| Excerpted records |
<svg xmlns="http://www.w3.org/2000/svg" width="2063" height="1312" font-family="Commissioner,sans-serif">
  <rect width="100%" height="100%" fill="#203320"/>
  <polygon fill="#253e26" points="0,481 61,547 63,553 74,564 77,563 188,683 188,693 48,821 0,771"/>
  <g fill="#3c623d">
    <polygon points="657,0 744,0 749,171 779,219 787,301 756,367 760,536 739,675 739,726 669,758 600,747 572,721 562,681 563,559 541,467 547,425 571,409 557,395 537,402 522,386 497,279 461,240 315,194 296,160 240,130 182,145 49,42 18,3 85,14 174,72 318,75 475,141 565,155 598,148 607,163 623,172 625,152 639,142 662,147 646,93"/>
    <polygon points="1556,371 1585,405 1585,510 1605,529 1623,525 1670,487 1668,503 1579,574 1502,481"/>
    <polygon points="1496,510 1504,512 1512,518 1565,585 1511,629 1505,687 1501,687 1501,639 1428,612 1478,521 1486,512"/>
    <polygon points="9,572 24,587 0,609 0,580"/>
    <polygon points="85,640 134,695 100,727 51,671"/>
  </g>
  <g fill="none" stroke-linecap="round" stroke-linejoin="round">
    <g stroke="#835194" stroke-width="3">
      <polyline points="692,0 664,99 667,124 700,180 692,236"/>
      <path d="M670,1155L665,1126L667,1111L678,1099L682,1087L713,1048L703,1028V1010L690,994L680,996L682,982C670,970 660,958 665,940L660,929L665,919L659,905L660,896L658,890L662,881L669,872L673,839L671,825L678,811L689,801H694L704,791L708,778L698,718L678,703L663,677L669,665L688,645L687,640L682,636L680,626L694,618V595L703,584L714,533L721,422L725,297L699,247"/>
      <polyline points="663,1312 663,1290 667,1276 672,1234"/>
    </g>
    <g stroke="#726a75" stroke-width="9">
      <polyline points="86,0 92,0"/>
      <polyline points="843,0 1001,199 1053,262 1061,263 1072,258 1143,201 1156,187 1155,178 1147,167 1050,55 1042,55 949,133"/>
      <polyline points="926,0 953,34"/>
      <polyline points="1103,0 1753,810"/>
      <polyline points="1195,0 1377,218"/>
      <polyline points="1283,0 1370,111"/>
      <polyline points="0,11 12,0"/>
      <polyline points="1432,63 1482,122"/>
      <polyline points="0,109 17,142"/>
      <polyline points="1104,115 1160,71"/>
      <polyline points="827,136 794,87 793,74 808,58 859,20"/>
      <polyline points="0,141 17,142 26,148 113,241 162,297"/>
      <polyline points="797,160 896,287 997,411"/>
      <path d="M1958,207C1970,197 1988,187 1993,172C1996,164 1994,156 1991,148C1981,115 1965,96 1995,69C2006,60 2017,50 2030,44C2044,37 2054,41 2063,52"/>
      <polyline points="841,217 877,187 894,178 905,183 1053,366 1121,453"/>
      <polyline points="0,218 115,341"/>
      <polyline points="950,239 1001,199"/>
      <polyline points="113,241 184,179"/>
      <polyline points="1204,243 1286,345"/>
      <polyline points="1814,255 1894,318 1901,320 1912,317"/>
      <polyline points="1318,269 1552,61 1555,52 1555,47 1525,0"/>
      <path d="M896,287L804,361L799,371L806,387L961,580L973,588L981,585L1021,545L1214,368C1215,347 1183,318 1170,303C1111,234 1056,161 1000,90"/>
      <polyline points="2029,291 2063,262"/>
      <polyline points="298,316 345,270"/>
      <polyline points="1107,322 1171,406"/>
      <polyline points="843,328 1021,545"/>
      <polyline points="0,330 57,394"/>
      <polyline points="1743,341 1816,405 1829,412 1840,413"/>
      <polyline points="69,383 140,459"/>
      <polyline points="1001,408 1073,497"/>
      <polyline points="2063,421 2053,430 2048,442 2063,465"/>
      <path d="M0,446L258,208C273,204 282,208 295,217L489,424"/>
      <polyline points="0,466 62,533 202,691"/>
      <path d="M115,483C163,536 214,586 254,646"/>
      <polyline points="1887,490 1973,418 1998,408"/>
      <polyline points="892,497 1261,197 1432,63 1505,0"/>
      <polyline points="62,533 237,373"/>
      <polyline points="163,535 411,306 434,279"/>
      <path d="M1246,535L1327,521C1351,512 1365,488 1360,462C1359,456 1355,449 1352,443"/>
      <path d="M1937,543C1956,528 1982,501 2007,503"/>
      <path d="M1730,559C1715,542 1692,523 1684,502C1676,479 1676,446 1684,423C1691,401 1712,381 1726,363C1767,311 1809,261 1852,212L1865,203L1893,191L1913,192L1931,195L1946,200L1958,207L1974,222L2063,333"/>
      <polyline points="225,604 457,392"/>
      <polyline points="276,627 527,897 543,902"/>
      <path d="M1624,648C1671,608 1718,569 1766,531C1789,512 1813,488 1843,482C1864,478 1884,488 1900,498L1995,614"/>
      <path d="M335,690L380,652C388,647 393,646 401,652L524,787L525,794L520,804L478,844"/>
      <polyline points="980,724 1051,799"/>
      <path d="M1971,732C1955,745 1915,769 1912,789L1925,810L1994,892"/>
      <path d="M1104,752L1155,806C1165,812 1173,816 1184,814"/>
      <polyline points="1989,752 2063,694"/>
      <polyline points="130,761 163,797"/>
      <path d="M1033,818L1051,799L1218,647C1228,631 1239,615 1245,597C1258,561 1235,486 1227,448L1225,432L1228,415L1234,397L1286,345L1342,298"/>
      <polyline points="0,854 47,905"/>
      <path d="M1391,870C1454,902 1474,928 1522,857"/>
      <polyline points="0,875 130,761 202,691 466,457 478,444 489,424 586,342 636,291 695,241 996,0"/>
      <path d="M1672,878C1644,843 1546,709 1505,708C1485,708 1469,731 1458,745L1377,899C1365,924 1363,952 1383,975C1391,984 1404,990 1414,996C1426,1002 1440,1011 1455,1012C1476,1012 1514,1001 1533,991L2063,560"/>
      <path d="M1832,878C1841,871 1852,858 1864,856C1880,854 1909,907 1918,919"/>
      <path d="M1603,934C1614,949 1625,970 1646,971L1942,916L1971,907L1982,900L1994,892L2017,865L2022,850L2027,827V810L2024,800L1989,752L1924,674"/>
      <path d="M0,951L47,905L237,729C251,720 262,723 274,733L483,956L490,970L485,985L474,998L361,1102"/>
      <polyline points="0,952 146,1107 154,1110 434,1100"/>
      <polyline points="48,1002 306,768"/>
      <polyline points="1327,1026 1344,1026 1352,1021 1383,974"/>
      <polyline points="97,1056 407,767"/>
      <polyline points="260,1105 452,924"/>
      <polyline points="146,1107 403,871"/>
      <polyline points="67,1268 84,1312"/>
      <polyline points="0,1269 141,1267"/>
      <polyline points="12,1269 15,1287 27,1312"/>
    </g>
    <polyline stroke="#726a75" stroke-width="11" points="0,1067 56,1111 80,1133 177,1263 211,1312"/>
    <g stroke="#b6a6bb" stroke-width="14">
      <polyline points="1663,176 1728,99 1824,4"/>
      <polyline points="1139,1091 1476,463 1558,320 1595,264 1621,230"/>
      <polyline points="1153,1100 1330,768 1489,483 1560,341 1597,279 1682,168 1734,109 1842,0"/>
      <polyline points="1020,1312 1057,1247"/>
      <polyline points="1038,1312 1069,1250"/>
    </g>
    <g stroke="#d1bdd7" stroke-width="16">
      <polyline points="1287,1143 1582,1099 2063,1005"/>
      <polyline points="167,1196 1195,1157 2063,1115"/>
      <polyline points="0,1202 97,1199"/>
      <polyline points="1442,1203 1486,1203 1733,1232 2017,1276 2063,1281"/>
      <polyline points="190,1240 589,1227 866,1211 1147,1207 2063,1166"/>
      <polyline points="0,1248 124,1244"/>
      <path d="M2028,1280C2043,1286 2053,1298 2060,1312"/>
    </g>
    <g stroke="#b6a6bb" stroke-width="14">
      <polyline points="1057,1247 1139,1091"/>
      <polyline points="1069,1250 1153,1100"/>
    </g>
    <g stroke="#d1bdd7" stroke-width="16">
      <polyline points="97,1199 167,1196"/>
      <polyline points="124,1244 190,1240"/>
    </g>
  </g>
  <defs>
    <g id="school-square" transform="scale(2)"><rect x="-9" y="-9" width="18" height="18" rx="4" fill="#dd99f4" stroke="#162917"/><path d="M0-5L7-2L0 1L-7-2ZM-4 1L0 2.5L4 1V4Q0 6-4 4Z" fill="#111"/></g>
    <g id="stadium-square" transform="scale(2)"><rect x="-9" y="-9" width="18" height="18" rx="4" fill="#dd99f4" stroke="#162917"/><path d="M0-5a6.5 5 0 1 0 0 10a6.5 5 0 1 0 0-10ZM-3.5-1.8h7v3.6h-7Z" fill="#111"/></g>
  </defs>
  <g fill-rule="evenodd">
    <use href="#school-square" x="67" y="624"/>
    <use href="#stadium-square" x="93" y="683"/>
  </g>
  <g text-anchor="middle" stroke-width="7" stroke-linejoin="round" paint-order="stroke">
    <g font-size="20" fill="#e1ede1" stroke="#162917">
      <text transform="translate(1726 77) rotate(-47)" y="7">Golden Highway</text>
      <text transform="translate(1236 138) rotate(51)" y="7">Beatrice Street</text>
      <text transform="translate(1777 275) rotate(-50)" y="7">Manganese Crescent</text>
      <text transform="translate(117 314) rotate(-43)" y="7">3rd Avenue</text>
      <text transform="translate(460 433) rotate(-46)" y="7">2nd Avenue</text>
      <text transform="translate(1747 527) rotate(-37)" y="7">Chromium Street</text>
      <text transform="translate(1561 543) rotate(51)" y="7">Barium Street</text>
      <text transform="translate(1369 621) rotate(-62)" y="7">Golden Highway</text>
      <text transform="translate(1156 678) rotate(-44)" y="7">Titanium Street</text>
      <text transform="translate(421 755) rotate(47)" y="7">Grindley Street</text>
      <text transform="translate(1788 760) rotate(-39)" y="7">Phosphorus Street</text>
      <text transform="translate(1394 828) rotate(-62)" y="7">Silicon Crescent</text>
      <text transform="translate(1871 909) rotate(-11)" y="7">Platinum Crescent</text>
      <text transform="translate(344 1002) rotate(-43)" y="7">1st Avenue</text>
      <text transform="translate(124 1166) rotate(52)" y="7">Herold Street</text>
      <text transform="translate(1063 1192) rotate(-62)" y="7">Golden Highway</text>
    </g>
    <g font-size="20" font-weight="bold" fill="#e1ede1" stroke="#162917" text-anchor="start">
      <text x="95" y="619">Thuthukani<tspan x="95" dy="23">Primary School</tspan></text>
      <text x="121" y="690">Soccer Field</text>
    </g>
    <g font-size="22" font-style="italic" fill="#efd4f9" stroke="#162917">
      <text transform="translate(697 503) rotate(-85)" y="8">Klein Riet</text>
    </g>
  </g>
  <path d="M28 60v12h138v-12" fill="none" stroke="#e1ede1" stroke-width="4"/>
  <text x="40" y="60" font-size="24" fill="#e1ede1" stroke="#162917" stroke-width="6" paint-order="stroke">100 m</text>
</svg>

| Assigned task |
If a line in the records above contains "linejoin", copy that line.

| Result of the exercise |
  <g fill="none" stroke-linecap="round" stroke-linejoin="round">
  <g text-anchor="middle" stroke-width="7" stroke-linejoin="round" paint-order="stroke">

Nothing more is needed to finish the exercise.